_Problem to work on_: This exercise calls for retyping every line below exactly, with the images omitted.

_Supplied data_:

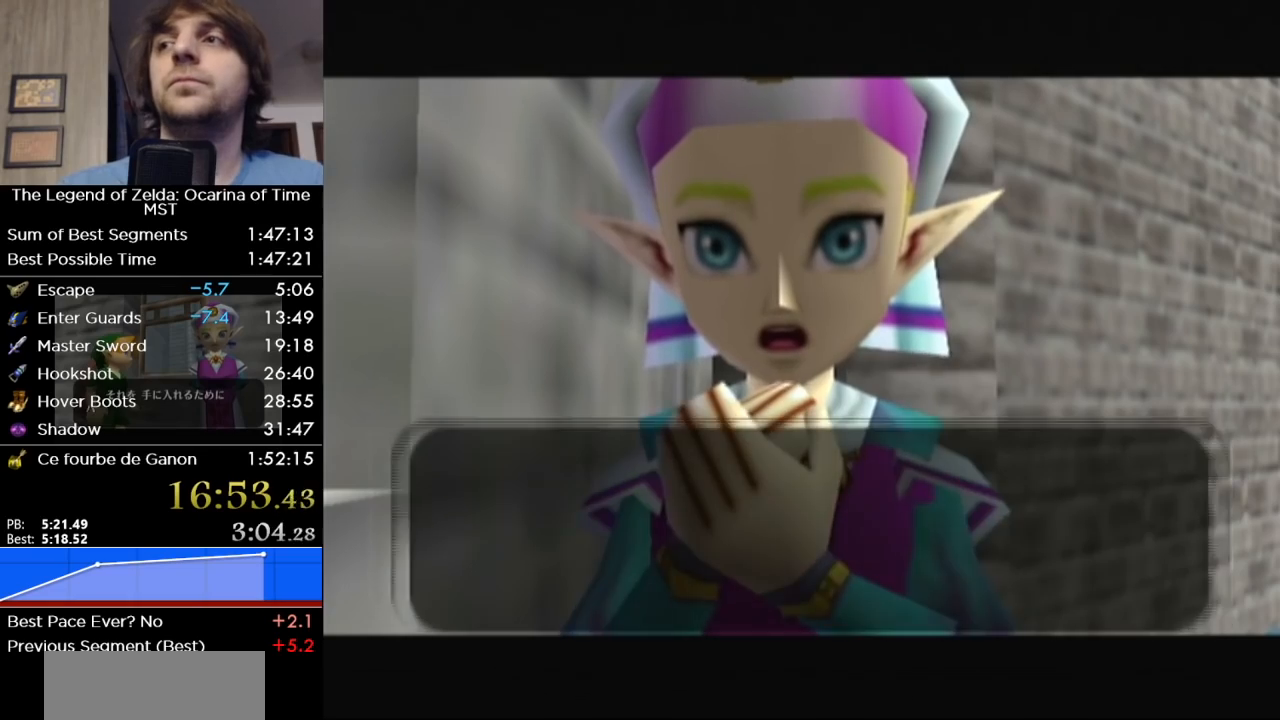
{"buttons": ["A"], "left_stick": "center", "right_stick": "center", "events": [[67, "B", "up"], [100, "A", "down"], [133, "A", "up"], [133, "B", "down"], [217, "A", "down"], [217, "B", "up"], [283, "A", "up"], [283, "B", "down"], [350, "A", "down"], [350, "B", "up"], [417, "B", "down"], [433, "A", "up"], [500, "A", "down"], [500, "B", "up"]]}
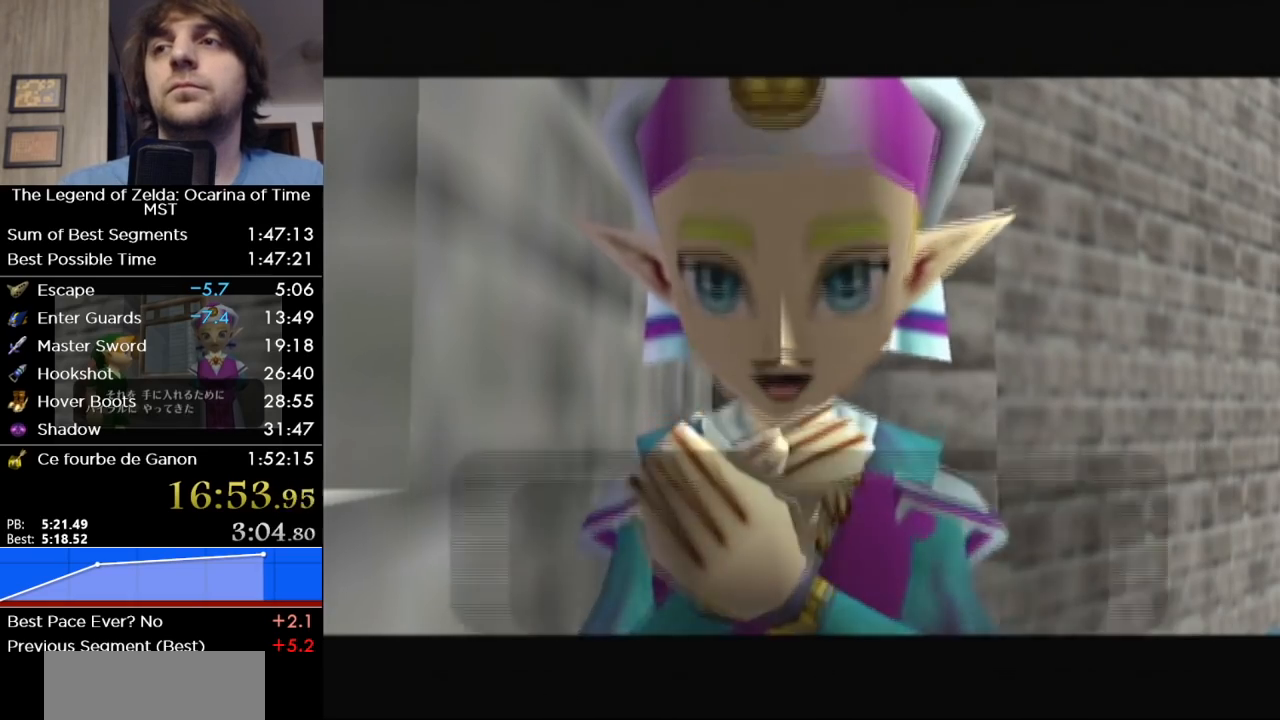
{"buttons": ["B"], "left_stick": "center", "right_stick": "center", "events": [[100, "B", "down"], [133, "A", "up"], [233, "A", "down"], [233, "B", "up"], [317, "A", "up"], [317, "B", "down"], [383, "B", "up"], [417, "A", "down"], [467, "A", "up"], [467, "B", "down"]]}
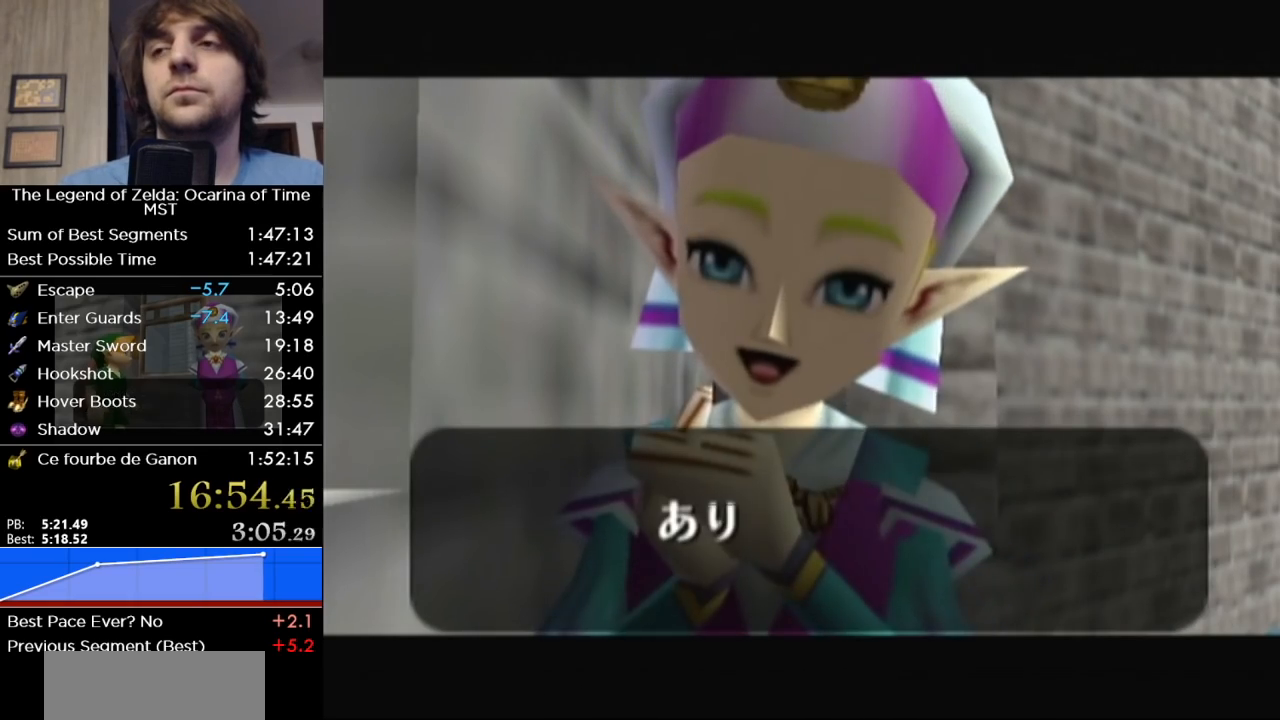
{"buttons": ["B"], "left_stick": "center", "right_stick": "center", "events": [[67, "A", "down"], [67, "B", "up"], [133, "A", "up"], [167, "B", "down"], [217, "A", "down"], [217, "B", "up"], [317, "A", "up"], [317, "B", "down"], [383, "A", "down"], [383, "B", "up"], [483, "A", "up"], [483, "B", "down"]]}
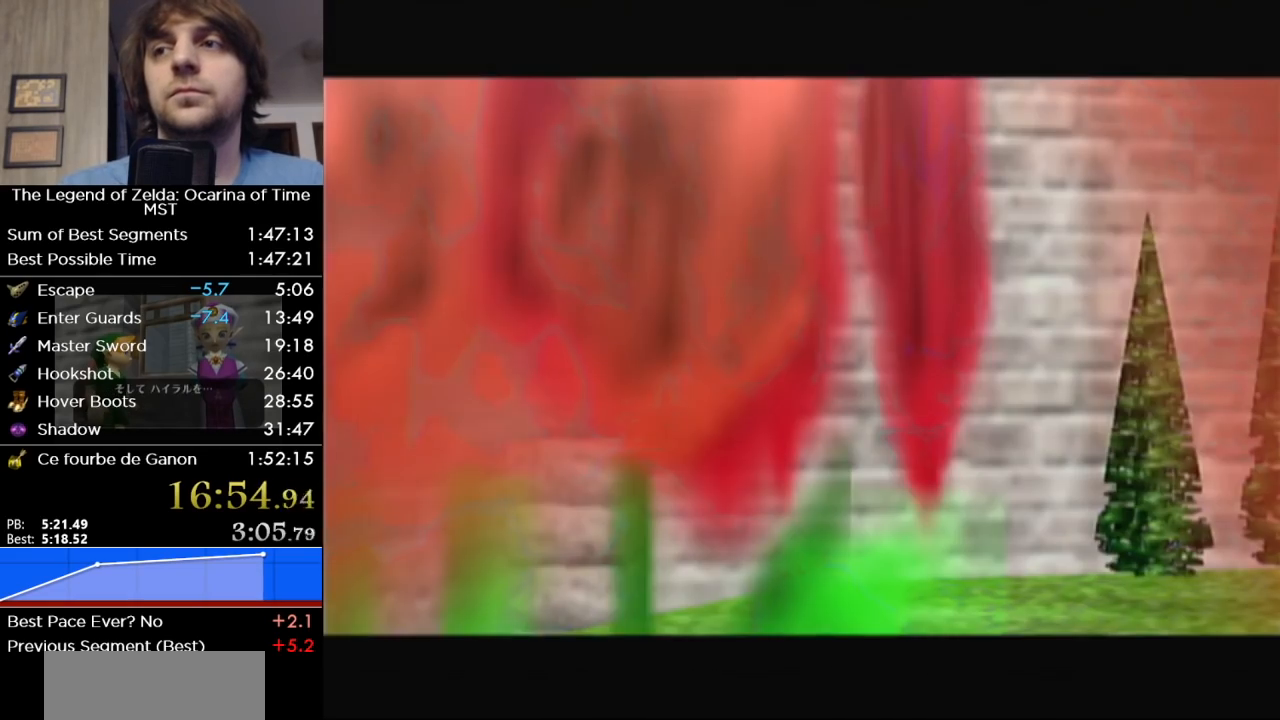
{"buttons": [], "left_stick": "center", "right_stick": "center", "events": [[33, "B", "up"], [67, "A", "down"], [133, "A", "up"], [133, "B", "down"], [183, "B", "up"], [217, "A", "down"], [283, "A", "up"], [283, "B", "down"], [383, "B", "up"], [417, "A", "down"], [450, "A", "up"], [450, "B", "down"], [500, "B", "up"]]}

_Solution for this task_:
{"buttons": ["A"], "left_stick": "center", "right_stick": "center", "events": [[67, "B", "up"], [100, "A", "down"], [133, "A", "up"], [133, "B", "down"], [217, "A", "down"], [217, "B", "up"], [283, "A", "up"], [283, "B", "down"], [350, "A", "down"], [350, "B", "up"], [417, "B", "down"], [433, "A", "up"], [500, "A", "down"], [500, "B", "up"]]}
{"buttons": ["B"], "left_stick": "center", "right_stick": "center", "events": [[100, "B", "down"], [133, "A", "up"], [233, "A", "down"], [233, "B", "up"], [317, "A", "up"], [317, "B", "down"], [383, "B", "up"], [417, "A", "down"], [467, "A", "up"], [467, "B", "down"]]}
{"buttons": ["B"], "left_stick": "center", "right_stick": "center", "events": [[67, "A", "down"], [67, "B", "up"], [133, "A", "up"], [167, "B", "down"], [217, "A", "down"], [217, "B", "up"], [317, "A", "up"], [317, "B", "down"], [383, "A", "down"], [383, "B", "up"], [483, "A", "up"], [483, "B", "down"]]}
{"buttons": [], "left_stick": "center", "right_stick": "center", "events": [[33, "B", "up"], [67, "A", "down"], [133, "A", "up"], [133, "B", "down"], [183, "B", "up"], [217, "A", "down"], [283, "A", "up"], [283, "B", "down"], [383, "B", "up"], [417, "A", "down"], [450, "A", "up"], [450, "B", "down"], [500, "B", "up"]]}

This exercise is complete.